┌──
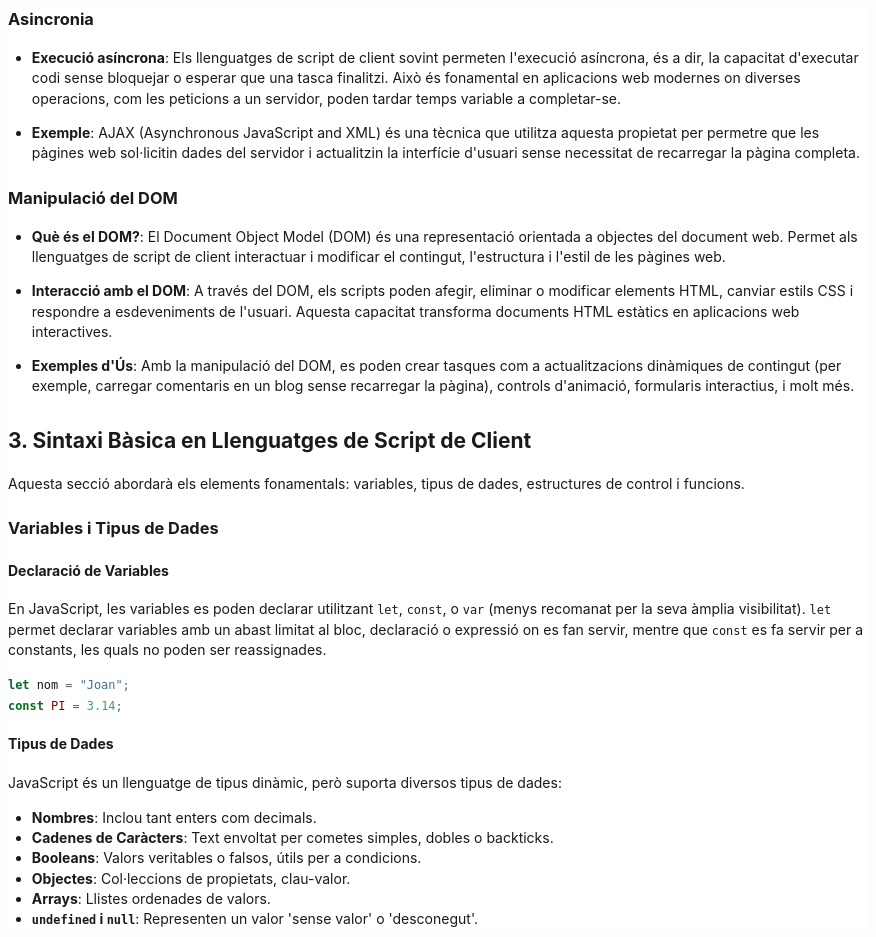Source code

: ### Asincronia

- **Execució asíncrona**: Els llenguatges de script de client sovint permeten l'execució asíncrona, és a dir, la capacitat d'executar codi sense bloquejar o esperar que una tasca finalitzi. Això és fonamental en aplicacions web modernes on diverses operacions, com les peticions a un servidor, poden tardar temps variable a completar-se.

- **Exemple**: AJAX (Asynchronous JavaScript and XML) és una tècnica que utilitza aquesta propietat per permetre que les pàgines web sol·licitin dades del servidor i actualitzin la interfície d'usuari sense necessitat de recarregar la pàgina completa.

### Manipulació del DOM

- **Què és el DOM?**: El Document Object Model (DOM) és una representació orientada a objectes del document web. Permet als llenguatges de script de client interactuar i modificar el contingut, l'estructura i l'estil de les pàgines web.

- **Interacció amb el DOM**: A través del DOM, els scripts poden afegir, eliminar o modificar elements HTML, canviar estils CSS i respondre a esdeveniments de l'usuari. Aquesta capacitat transforma documents HTML estàtics en aplicacions web interactives.

- **Exemples d'Ús**: Amb la manipulació del DOM, es poden crear tasques com a actualitzacions dinàmiques de contingut (per exemple, carregar comentaris en un blog sense recarregar la pàgina), controls d'animació, formularis interactius, i molt més.

## 3. Sintaxi Bàsica en Llenguatges de Script de Client

Aquesta secció abordarà els elements fonamentals: variables, tipus de dades, estructures de control i funcions.

### Variables i Tipus de Dades

#### Declaració de Variables

En JavaScript, les variables es poden declarar utilitzant `let`, `const`, o `var` (menys recomanat per la seva àmplia visibilitat). `let` permet declarar variables amb un abast limitat al bloc, declaració o expressió on es fan servir, mentre que `const` es fa servir per a constants, les quals no poden ser reassignades.

```javascript
let nom = "Joan";
const PI = 3.14;
```

#### Tipus de Dades

JavaScript és un llenguatge de tipus dinàmic, però suporta diversos tipus de dades:

- **Nombres**: Inclou tant enters com decimals.
- **Cadenes de Caràcters**: Text envoltat per cometes simples, dobles o backticks.
- **Booleans**: Valors veritables o falsos, útils per a condicions.
- **Objectes**: Col·leccions de propietats, clau-valor.
- **Arrays**: Llistes ordenades de valors.
- **`undefined` i `null`**: Representen un valor 'sense valor' o 'desconegut'.
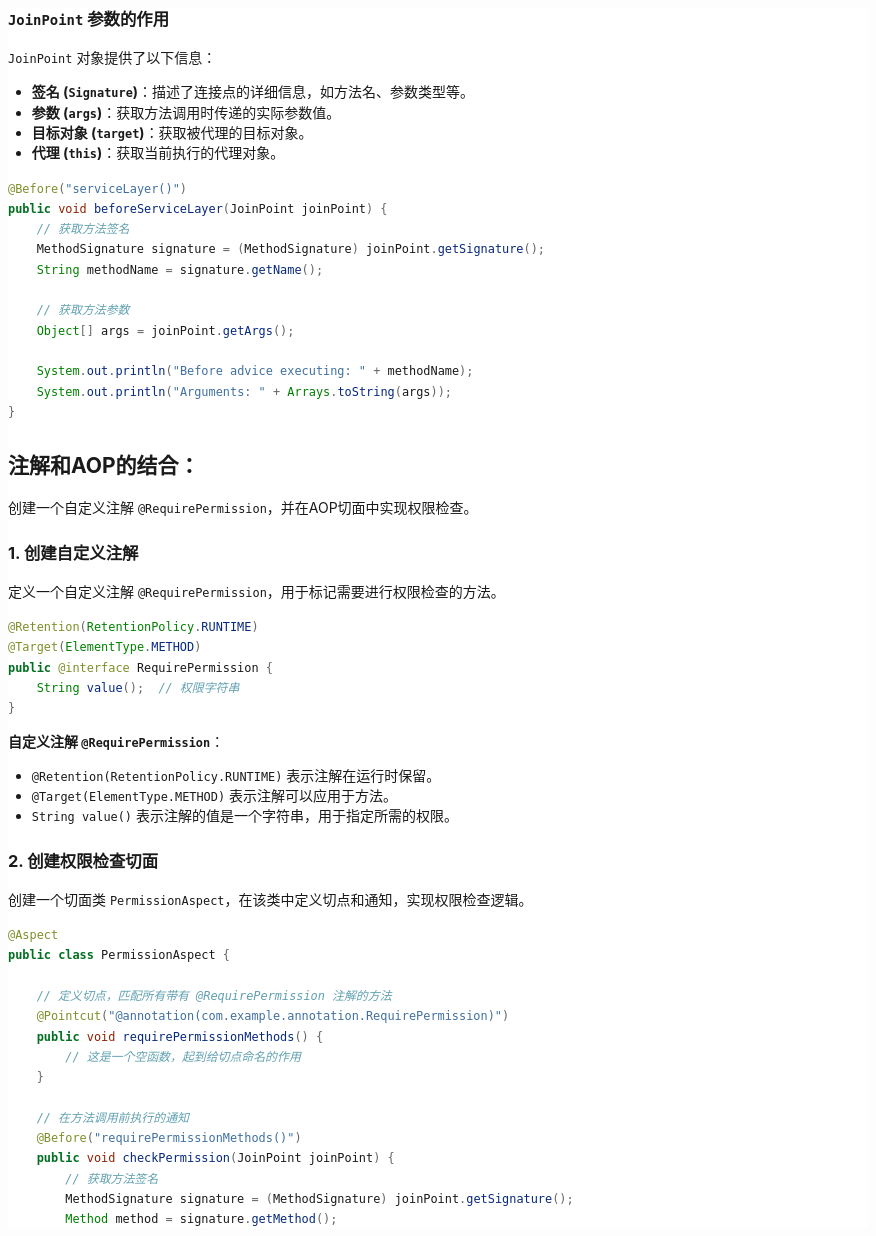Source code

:   ### `JoinPoint` 参数的作用

  `JoinPoint` 对象提供了以下信息：

  - **签名 (`Signature`)**：描述了连接点的详细信息，如方法名、参数类型等。
  - **参数 (`args`)**：获取方法调用时传递的实际参数值。
  - **目标对象 (`target`)**：获取被代理的目标对象。
  - **代理 (`this`)**：获取当前执行的代理对象。

  ```java
  @Before("serviceLayer()")
  public void beforeServiceLayer(JoinPoint joinPoint) {
      // 获取方法签名
      MethodSignature signature = (MethodSignature) joinPoint.getSignature();
      String methodName = signature.getName();
      
      // 获取方法参数
      Object[] args = joinPoint.getArgs();
      
      System.out.println("Before advice executing: " + methodName);
      System.out.println("Arguments: " + Arrays.toString(args));
  }
  ```

## 注解和AOP的结合：

创建一个自定义注解 `@RequirePermission`，并在AOP切面中实现权限检查。

### 1. 创建自定义注解

定义一个自定义注解 `@RequirePermission`，用于标记需要进行权限检查的方法。

```java
@Retention(RetentionPolicy.RUNTIME)
@Target(ElementType.METHOD)
public @interface RequirePermission {
    String value();  // 权限字符串
}
```

**自定义注解 `@RequirePermission`**：

- `@Retention(RetentionPolicy.RUNTIME)` 表示注解在运行时保留。
- `@Target(ElementType.METHOD)` 表示注解可以应用于方法。
- `String value()` 表示注解的值是一个字符串，用于指定所需的权限。

### 2. 创建权限检查切面

创建一个切面类 `PermissionAspect`，在该类中定义切点和通知，实现权限检查逻辑。

```java
@Aspect
public class PermissionAspect {

    // 定义切点，匹配所有带有 @RequirePermission 注解的方法
    @Pointcut("@annotation(com.example.annotation.RequirePermission)")
    public void requirePermissionMethods() {
        // 这是一个空函数，起到给切点命名的作用
    }

    // 在方法调用前执行的通知
    @Before("requirePermissionMethods()")
    public void checkPermission(JoinPoint joinPoint) {
        // 获取方法签名
        MethodSignature signature = (MethodSignature) joinPoint.getSignature();
        Method method = signature.getMethod();

```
└──
Up to the line containing "### 2. 创建权限检查切面", skip everything; from that line through the last line above, return each line exactly.

EXERCISE SOLUTION >>
### 2. 创建权限检查切面

创建一个切面类 `PermissionAspect`，在该类中定义切点和通知，实现权限检查逻辑。

```java
@Aspect
public class PermissionAspect {

    // 定义切点，匹配所有带有 @RequirePermission 注解的方法
    @Pointcut("@annotation(com.example.annotation.RequirePermission)")
    public void requirePermissionMethods() {
        // 这是一个空函数，起到给切点命名的作用
    }

    // 在方法调用前执行的通知
    @Before("requirePermissionMethods()")
    public void checkPermission(JoinPoint joinPoint) {
        // 获取方法签名
        MethodSignature signature = (MethodSignature) joinPoint.getSignature();
        Method method = signature.getMethod();

```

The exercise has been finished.